Ledger had reportedly lined up Goldman Sachs, Jefferies and Barclays for a planned $4 billion New York Stock Exchange listing before pausing those plans.

Farrell said many crypto IPO processes are already “70% to 80% along the way,” positioning firms to move quickly once markets recover.

The contrast: AI-linked companies are still finding strong demand in public markets.

Farrell said the current IPO market is “wide open” for emerging technology firms tied to artificial intelligence.

He pointed to a broader equity rally driven primarily by AI-related stocks, even as other sectors face macroeconomic headwinds.

Farrell said investors continue pouring money into AI infrastructure because hyperscalers are racing to expand computing capacity despite inflation and rate concerns.

The divergence highlights how crypto companies remain more exposed to falling token prices and weaker retail trading activity.

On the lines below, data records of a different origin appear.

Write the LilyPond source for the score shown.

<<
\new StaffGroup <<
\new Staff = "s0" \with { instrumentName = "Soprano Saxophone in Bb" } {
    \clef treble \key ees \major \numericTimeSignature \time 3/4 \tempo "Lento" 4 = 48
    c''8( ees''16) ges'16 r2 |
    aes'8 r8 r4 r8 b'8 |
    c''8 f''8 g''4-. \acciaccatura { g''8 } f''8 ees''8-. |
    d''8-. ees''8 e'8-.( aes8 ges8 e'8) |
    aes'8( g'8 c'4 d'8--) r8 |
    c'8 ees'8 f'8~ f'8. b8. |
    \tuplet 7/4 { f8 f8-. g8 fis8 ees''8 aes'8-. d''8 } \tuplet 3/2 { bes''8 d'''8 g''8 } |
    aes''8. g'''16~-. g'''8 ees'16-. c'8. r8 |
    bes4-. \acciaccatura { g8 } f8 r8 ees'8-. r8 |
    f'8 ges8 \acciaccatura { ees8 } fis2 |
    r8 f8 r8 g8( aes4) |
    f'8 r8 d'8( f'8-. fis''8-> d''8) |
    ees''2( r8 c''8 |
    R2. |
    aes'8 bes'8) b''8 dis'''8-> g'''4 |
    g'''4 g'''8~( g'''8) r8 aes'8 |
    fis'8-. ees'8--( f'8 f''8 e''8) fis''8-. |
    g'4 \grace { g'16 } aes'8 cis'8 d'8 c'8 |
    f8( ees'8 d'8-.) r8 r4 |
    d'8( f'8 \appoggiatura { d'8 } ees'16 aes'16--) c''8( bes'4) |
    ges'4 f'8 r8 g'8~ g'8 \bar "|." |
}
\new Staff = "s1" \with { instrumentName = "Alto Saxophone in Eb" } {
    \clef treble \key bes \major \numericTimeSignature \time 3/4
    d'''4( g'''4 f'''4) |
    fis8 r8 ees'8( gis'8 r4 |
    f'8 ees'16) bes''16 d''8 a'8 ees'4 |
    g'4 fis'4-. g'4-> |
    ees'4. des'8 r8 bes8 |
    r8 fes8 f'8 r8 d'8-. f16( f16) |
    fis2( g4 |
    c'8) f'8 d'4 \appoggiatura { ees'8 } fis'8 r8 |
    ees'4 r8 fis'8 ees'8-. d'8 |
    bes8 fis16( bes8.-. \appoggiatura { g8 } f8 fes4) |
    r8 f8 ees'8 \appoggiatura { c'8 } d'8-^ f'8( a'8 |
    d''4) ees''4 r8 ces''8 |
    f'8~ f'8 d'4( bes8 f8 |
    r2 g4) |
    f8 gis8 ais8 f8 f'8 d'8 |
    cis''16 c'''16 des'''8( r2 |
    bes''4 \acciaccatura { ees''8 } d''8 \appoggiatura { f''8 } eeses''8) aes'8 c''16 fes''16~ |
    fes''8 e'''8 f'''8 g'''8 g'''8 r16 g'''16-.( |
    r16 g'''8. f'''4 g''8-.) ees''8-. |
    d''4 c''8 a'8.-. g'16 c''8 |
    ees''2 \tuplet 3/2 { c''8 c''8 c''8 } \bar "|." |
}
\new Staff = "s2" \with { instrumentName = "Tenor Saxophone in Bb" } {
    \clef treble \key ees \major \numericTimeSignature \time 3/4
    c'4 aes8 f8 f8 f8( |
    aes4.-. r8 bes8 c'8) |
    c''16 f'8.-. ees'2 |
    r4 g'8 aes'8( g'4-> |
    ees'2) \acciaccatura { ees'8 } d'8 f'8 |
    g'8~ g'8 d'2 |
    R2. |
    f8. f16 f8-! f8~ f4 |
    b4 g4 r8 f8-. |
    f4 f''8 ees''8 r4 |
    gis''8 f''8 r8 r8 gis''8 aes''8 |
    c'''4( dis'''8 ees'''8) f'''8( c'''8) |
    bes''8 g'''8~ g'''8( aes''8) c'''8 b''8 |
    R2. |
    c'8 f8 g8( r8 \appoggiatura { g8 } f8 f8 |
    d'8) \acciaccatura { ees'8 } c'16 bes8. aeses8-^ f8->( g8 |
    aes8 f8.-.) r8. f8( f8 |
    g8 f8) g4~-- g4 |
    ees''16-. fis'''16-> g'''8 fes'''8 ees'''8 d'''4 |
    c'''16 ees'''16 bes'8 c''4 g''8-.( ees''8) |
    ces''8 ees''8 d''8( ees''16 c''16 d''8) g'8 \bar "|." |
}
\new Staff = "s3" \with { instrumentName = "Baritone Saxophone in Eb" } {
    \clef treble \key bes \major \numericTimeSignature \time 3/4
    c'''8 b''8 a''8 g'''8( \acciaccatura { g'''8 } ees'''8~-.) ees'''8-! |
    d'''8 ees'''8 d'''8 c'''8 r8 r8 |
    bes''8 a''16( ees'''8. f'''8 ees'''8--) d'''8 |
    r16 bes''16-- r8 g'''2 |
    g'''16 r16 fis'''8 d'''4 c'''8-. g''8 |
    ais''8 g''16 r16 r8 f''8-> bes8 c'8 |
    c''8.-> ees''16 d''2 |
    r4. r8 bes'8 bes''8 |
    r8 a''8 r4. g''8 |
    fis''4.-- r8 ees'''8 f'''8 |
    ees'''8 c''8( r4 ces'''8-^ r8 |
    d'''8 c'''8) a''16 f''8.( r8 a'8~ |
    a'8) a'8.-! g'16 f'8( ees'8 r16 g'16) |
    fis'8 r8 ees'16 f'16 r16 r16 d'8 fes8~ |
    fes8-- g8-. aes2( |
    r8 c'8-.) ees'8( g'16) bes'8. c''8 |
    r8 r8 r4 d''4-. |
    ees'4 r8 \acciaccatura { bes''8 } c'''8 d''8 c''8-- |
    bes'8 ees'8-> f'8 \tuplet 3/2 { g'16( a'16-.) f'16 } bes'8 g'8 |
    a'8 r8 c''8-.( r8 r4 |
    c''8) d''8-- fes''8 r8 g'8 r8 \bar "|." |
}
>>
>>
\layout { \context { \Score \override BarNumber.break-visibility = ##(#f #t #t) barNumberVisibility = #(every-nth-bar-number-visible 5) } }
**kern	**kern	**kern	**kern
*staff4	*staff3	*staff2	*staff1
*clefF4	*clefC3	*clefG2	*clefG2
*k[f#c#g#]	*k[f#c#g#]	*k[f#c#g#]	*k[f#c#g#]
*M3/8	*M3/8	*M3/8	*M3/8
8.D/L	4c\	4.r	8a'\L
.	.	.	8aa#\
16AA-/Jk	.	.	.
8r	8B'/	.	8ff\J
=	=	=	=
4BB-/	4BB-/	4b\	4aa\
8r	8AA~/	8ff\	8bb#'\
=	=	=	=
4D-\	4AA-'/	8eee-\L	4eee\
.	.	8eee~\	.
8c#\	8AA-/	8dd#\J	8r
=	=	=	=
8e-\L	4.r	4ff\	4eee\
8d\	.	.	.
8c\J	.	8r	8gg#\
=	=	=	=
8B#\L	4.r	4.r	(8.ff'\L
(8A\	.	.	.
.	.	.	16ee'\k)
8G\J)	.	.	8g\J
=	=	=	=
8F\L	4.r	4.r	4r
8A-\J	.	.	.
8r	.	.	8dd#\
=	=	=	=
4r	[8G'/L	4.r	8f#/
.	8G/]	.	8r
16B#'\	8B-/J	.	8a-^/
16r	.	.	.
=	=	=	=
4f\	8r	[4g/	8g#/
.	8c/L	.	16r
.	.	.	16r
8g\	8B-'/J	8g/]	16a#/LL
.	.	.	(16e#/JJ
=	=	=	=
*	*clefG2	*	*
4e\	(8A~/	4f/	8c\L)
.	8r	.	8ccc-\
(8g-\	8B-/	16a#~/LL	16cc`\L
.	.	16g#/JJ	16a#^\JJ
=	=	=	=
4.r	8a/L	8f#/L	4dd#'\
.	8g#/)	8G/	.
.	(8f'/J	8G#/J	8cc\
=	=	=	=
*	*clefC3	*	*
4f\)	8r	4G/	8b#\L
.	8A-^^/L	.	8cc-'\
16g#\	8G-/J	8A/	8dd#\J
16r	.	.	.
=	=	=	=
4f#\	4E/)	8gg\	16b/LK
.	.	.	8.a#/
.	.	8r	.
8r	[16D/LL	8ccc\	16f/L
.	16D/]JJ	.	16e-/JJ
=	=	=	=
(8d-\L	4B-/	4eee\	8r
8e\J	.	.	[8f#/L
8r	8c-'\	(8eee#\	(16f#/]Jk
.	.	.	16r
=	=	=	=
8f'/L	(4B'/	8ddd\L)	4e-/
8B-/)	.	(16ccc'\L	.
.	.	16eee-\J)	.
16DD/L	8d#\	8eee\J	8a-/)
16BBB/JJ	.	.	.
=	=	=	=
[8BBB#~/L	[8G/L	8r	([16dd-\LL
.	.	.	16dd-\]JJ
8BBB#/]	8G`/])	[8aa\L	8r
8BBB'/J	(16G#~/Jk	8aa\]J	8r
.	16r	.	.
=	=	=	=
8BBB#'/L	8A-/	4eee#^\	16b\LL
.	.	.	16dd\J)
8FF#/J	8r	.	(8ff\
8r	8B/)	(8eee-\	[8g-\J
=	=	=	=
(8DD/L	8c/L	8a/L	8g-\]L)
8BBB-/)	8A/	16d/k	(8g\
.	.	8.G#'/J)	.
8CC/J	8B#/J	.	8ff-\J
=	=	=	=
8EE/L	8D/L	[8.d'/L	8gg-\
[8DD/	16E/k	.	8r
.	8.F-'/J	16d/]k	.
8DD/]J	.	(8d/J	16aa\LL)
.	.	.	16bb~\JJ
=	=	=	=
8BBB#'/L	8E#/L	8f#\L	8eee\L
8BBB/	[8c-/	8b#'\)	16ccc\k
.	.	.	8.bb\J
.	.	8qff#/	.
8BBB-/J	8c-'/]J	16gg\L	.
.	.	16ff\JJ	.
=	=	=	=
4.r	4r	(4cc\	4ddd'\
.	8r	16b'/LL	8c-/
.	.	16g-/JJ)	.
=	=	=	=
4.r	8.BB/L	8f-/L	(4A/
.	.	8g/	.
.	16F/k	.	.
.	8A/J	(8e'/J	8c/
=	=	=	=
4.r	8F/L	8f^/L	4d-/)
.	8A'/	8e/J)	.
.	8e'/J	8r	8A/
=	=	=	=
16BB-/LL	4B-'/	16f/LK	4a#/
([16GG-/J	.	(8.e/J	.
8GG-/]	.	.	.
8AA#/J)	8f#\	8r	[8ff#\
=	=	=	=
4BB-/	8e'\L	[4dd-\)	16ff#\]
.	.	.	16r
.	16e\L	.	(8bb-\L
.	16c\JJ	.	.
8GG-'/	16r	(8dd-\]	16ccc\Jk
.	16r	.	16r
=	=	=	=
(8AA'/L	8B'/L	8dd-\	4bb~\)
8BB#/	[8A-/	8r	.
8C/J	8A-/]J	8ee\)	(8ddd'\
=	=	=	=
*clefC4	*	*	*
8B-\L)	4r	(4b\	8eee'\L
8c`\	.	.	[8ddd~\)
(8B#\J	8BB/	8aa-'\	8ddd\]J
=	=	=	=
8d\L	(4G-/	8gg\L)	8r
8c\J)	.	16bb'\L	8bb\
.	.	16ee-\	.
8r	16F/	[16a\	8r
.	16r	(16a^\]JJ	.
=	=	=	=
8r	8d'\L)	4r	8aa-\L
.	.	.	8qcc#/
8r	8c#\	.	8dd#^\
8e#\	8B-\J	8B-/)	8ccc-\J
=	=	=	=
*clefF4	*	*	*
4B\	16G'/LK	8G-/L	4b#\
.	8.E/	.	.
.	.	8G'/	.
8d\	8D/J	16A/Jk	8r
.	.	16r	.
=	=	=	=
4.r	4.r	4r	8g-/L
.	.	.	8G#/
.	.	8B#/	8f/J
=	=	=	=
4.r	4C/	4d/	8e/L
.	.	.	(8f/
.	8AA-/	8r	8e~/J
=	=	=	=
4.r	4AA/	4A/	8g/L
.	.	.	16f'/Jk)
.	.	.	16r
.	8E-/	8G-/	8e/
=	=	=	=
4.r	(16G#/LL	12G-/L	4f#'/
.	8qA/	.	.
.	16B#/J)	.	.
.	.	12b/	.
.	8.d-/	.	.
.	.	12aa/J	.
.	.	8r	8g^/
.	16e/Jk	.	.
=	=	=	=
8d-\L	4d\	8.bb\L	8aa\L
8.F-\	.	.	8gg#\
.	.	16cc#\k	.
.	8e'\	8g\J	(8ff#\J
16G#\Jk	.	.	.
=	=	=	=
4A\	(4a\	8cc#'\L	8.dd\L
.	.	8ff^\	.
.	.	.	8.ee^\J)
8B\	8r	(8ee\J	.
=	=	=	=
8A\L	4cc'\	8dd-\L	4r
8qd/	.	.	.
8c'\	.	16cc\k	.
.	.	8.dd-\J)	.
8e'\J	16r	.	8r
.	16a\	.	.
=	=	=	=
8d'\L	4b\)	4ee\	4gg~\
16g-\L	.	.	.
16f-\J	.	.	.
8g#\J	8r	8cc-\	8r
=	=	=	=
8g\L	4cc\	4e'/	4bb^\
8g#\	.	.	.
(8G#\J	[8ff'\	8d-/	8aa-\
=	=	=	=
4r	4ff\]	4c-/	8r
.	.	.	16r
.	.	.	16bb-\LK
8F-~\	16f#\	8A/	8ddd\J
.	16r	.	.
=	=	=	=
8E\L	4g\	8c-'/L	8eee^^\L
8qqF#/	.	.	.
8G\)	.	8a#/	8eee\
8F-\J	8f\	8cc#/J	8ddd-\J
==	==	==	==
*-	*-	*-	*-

What this means: Bitcoin miners pivoting into AI infrastructure have become one of the stronger-performing corners of the crypto market.

Farrell said many miners control valuable energy infrastructure and power purchase agreements that can be repurposed for AI data center demand.

He said those firms are generating higher returns by leasing power and infrastructure capacity to AI companies instead of relying solely on Bitcoin mining.

Farrell said investors are increasingly valuing some miners as “digital REITs” because of their infrastructure exposure.

He added that AI-linked crypto infrastructure names have been “a great place to hide” during broader crypto market weakness.

The macro backdrop: Farrell said interest rates and inflation remain major obstacles for crypto IPO activity.

He said stronger labor market data and hotter inflation prints have reduced expectations for near-term Federal Reserve rate cuts.

Farrell warned that continued pressure on long-term Treasury yields could weigh on risk assets over the next several months.

Farrell said he expects eventual monetary easing once AI-driven productivity gains spread through the economy and labor market weakness reemerges.

Until then, he expects crypto firms to remain cautious about entering public markets.

Worth watching: Farrell highlighted Hyperliquid as one of the few crypto ecosystems outperforming in 2026.

Farrell said Hyperliquid generated roughly $850 million in trailing twelve-month revenue and recently partnered with Coinbase to make USDC the platform’s canonical stablecoin.

He estimated the Coinbase partnership could add roughly $150 million in annualized non-cyclical revenue.

Farrell also pointed to growing interest in Hyperliquid’s pre-IPO trading markets, including contracts tied to companies like Cerebras and SpaceX.

Farrell said those markets could become a major narrative and revenue driver for the protocol.

The complication: Regulatory scrutiny remains the biggest risk facing Hyperliquid.

CME Group and Intercontinental Exchange have reportedly pushed regulators to examine Hyperliquid’s offerings more closely.

Farrell acknowledged regulators could target products tied to U.S. equities or commodities trading.

Still, he argued the scrutiny also signals traditional exchanges increasingly view Hyperliquid as a competitive threat.

Farrell said Hyperliquid’s partnership with Coinbase may help the protocol navigate Washington more effectively as U.S. crypto regulation evolves.